[Work request]: In the records below, some lines hold the word "theta". Copy each of those lines.

*** Data ***

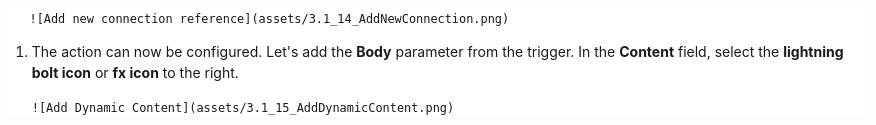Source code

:        ![Add new connection reference](assets/3.1_14_AddNewConnection.png)

1. The action can now be configured. Let's add the **Body** parameter from the trigger. In the **Content** field, select the **lightning bolt icon** or **fx icon** to the right.

       ![Add Dynamic Content](assets/3.1_15_AddDynamicContent.png)
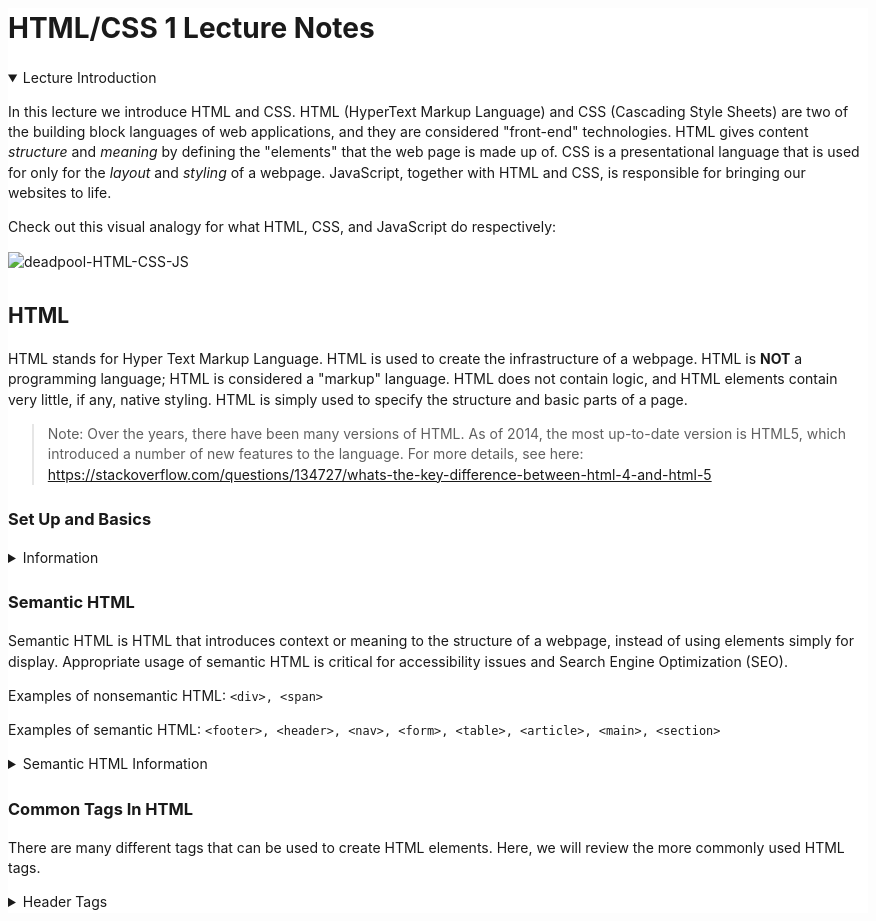 </details>

# HTML/CSS 1 Lecture Notes

<details open>
    <summary>Lecture Introduction</summary>
    
In this lecture we introduce HTML and CSS. HTML (HyperText Markup Language) and CSS (Cascading Style Sheets) are two of the building block languages of web applications, and they are considered "front-end" technologies. HTML gives content *structure* and *meaning* by defining the "elements" that the web page is made up of. CSS is a presentational language that is used for only for the *layout* and *styling* of a webpage. JavaScript, together with HTML and CSS, is responsible for bringing our websites to life.

Check out this visual analogy for what HTML, CSS, and JavaScript do respectively: 

![deadpool-HTML-CSS-JS](images/deadpool-HTML-CSS-JS.gif)
    
</details>

## HTML

HTML stands for Hyper Text Markup Language. HTML is used to create the infrastructure of a webpage. HTML is **NOT** a programming language; HTML is considered a "markup" language. HTML does not contain logic, and HTML elements contain very little, if any, native styling. HTML is simply used to specify the structure and basic parts of a page.

>Note: Over the years, there have been many versions of HTML. As of 2014, the most up-to-date version is HTML5, which introduced a number of new features to the language. For more details, see here: https://stackoverflow.com/questions/134727/whats-the-key-difference-between-html-4-and-html-5

### Set Up and Basics
<details><summary>Information</summary></details>

### Semantic HTML

Semantic HTML is HTML that introduces context or meaning to the structure of a webpage, instead of using elements simply for display. Appropriate usage of semantic HTML is critical for accessibility issues and Search Engine Optimization (SEO). 

Examples of nonsemantic HTML: `<div>, <span>`

Examples of semantic HTML: `<footer>, <header>, <nav>, <form>, <table>, <article>, <main>, <section>`

<details><summary>Semantic HTML Information</summary></details>

### Common Tags In HTML

There are many different tags that can be used to create HTML elements. Here, we will review the more commonly used HTML tags. 

<details><summary>Header Tags</summary></details>
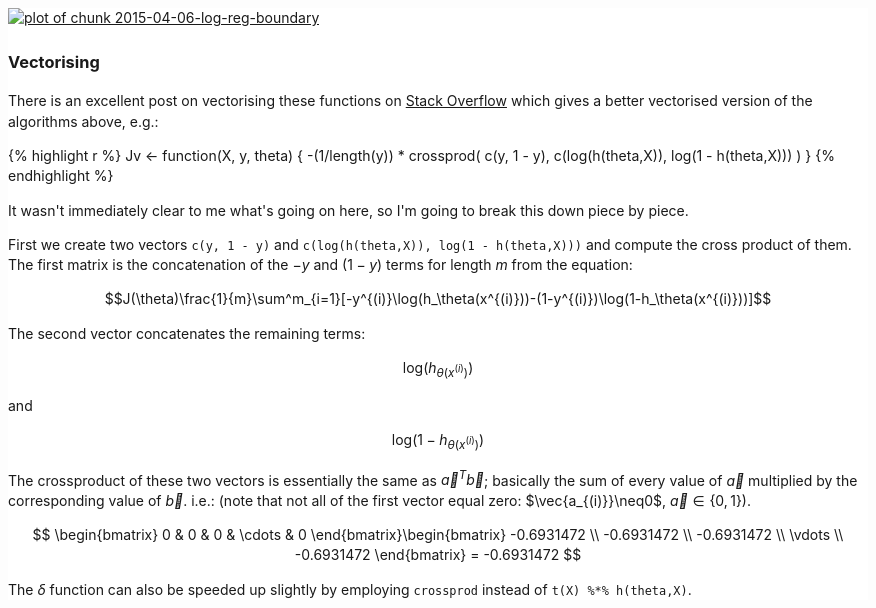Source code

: [![plot of chunk 2015-04-06-log-reg-boundary](/figures/2015-04-06-log-reg-boundary-1.png)](/figures/2015-04-06-log-reg-boundary-1.png) 
 
### Vectorising 
 
There is an excellent post on vectorising these functions on [Stack Overflow](http://stackoverflow.com/questions/16700340/optimisation-in-r-using-ucminf-package) which gives a better vectorised version of the algorithms above, e.g.:
 
 

{% highlight r %}
Jv <- function(X, y, theta) {
  -(1/length(y)) * crossprod(
    c(y, 1 - y), 
    c(log(h(theta,X)), log(1 - h(theta,X)))
    )
  }
{% endhighlight %}
 
It wasn't immediately clear to me what's going on here, so I'm going to break this down piece by piece.
 
First we create two vectors `c(y, 1 - y)` and `c(log(h(theta,X)), log(1 - h(theta,X)))` and compute the cross product of them. The first matrix is the concatenation of the $-y$ and $(1-y)$ terms for length $m$ from the equation: 
 
$$J(\theta)\frac{1}{m}\sum^m_{i=1}[-y^{(i)}\log(h_\theta(x^{(i)}))-(1-y^{(i)})\log(1-h_\theta(x^{(i)}))]$$
 
The second vector concatenates the remaining terms:
 
$$\text{log}(h_{\theta(x^{(i)})})$$ 
 
and 
 
$$\text{log}(1-h_{\theta(x^{(i)})})$$
 
The crossproduct of these two vectors is essentially the same as $\vec{a}^T\vec{b}$; basically the sum of every value of $\vec{a}$ multiplied by the corresponding value of $\vec{b}$. i.e.:  (note that not all of the first vector equal zero: $\vec{a_{(i)}}\neq0$, $\vec{a}\in\{0,1\}$).
 
$$
\begin{bmatrix}
0 & 0 & 0 & \cdots & 0
\end{bmatrix}\begin{bmatrix}
-0.6931472 \\
-0.6931472 \\
-0.6931472 \\
\vdots \\
-0.6931472
\end{bmatrix} = -0.6931472
$$
 
The $\delta$ function can also be speeded up slightly by employing `crossprod` instead of `t(X) %*% h(theta,X)`.
 
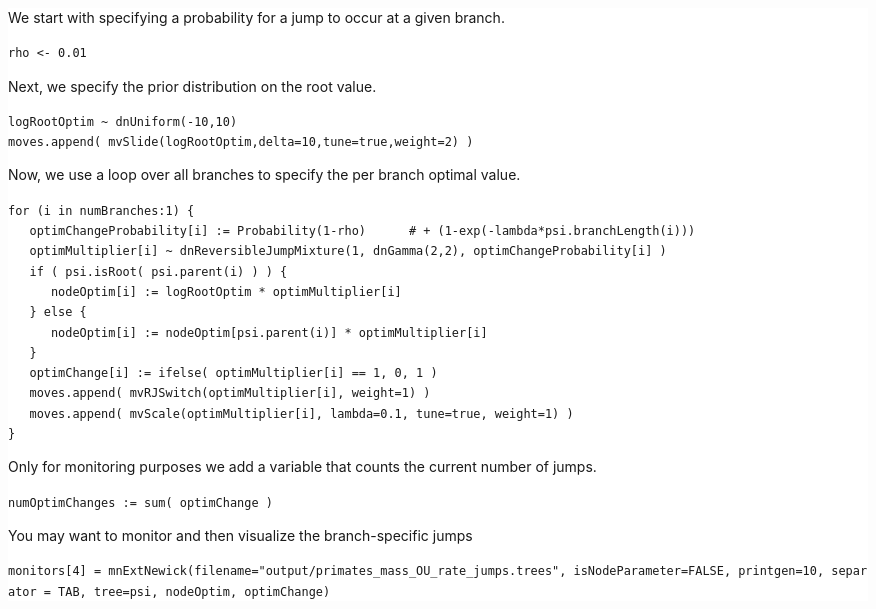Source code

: We start with specifying a probability for a jump to occur at a given
branch.

    rho <- 0.01

Next, we specify the prior distribution on the root value.

    logRootOptim ~ dnUniform(-10,10)
    moves.append( mvSlide(logRootOptim,delta=10,tune=true,weight=2) )

Now, we use a loop over all branches to specify the per branch optimal
value.

    for (i in numBranches:1) {
       optimChangeProbability[i] := Probability(1-rho)      # + (1-exp(-lambda*psi.branchLength(i)))
       optimMultiplier[i] ~ dnReversibleJumpMixture(1, dnGamma(2,2), optimChangeProbability[i] )
       if ( psi.isRoot( psi.parent(i) ) ) {
          nodeOptim[i] := logRootOptim * optimMultiplier[i]
       } else {
          nodeOptim[i] := nodeOptim[psi.parent(i)] * optimMultiplier[i]
       }
       optimChange[i] := ifelse( optimMultiplier[i] == 1, 0, 1 )
       moves.append( mvRJSwitch(optimMultiplier[i], weight=1) )
       moves.append( mvScale(optimMultiplier[i], lambda=0.1, tune=true, weight=1) )
    }

Only for monitoring purposes we add a variable that counts the current
number of jumps.

    numOptimChanges := sum( optimChange )

You may want to monitor and then visualize the branch-specific jumps

    monitors[4] = mnExtNewick(filename="output/primates_mass_OU_rate_jumps.trees", isNodeParameter=FALSE, printgen=10, separator = TAB, tree=psi, nodeOptim, optimChange)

*** End of Data ***

[Written reply]:
Jv <- function(X, y, theta) {
    c(log(h(theta,X)), log(1 - h(theta,X)))
First we create two vectors `c(y, 1 - y)` and `c(log(h(theta,X)), log(1 - h(theta,X)))` and compute the cross product of them. The first matrix is the concatenation of the $-y$ and $(1-y)$ terms for length $m$ from the equation: 
$$J(\theta)\frac{1}{m}\sum^m_{i=1}[-y^{(i)}\log(h_\theta(x^{(i)}))-(1-y^{(i)})\log(1-h_\theta(x^{(i)}))]$$
$$\text{log}(h_{\theta(x^{(i)})})$$ 
$$\text{log}(1-h_{\theta(x^{(i)})})$$
The $\delta$ function can also be speeded up slightly by employing `crossprod` instead of `t(X) %*% h(theta,X)`.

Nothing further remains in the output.